Pour dénoncer le phénomène, un groupe d'associations a créé "l'Académie de la carpette anglaise". Ses dirigeants remettent chaque année un prix parodique au membre des élites françaises qui s'est "distingué par son acharnement à promouvoir la domination de l'anglais en France".
La plus récente lauréate de cette distinction est la ministre de l'Économie, Christine Lagarde, fustigée parce qu'elle utilise parfois l'anglais pour échanger avec ses collaborateurs.
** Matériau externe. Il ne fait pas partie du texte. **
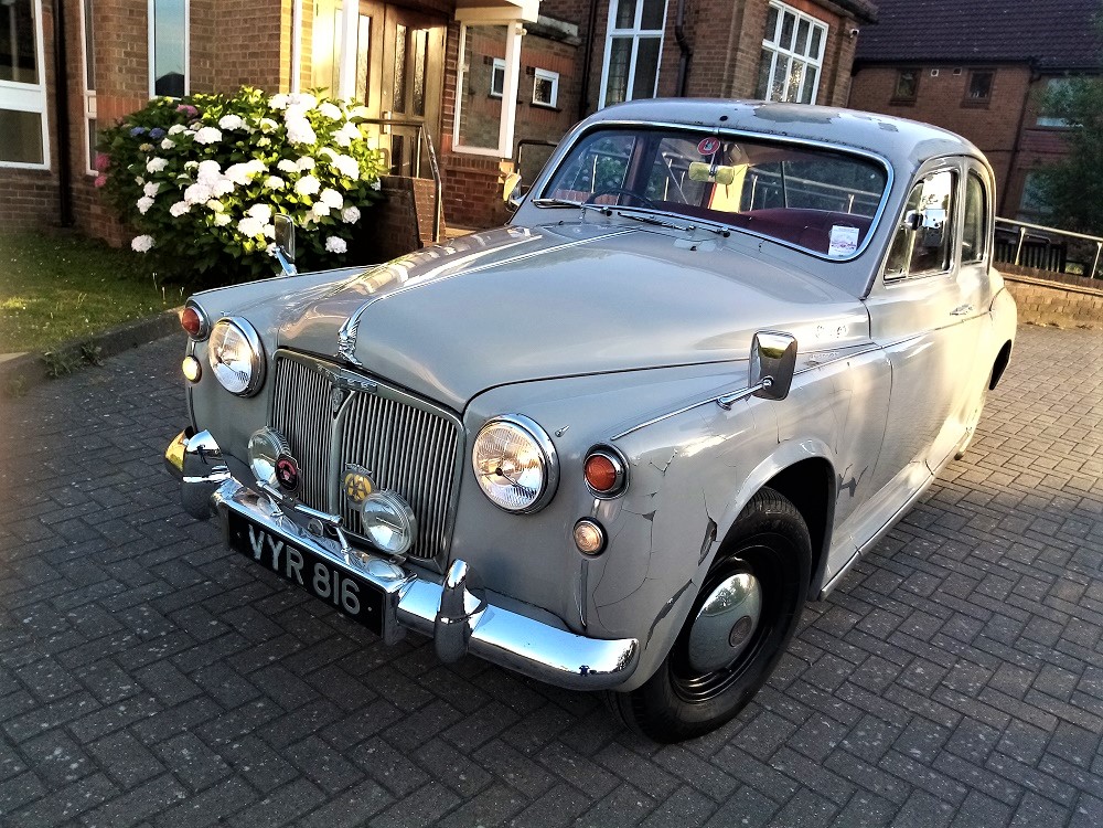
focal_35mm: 26
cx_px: 552
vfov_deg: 53.1
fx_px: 828
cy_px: 414
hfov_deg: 67.3
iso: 107
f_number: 1.8
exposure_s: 1/222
Le journal satirique Le Canard enchaîné affirme que cette habitude lui a valu le surnom de "Christine The Guard".
L'association Francophonie Avenir, qui regroupe quelques centaines de membres, fustige aussi régulièrement sur son site internet le recours à l'anglais dans divers domaines.
Le porte-parole de l'association, Régis Ravat, qui vit dans le sud de la France, estime qu'il est urgent que ses compatriotes prennent conscience de la "colonisation sournoise" en cours.
Le franglais séduit les jeunes
Le fait que des chanteurs français passent sans sourciller à l'anglais illustre l'acceptation sans cesse plus grande de cette langue dans le pays, souligne l'homme de 45 ans, qui affirme avoir été sensibilisé à l'importance de la défense du français lors d'un séjour au Québec.
Des dérives linguistiques sont notamment manifestes dans le secteur de la publicité, souligne le porte-parole, qui dénonce l'usage, par les producteurs de vins du Beaujolais, du slogan "It's Beaujolais nouveau time".
L'attachée de presse de l'Union interprofessionnelle des vins du Beaujolais, Anne Masson, souligne que l'organisation cherchait à cibler les jeunes. "Chez les gens de moins de 35 ans, l'usage de l'anglais ou du franglais est assez répandu", souligne-t-elle.
La prochaine campagne sera menée en français, notamment parce que des producteurs de vin se sont plaints de l'approche linguistique retenue. "On a eu droit à des réactions un peu franchouillardes de gens qui nous demandaient pourquoi on utilisait l'anglais", dit Mme Masson.
M. Ravat juge qu'il n'y a rien de réactionnaire au fait de vouloir défendre le français. "Si ça continue, le fait de demander que l'on parle sa langue va être considéré comme une dérive nationaliste", dit-il.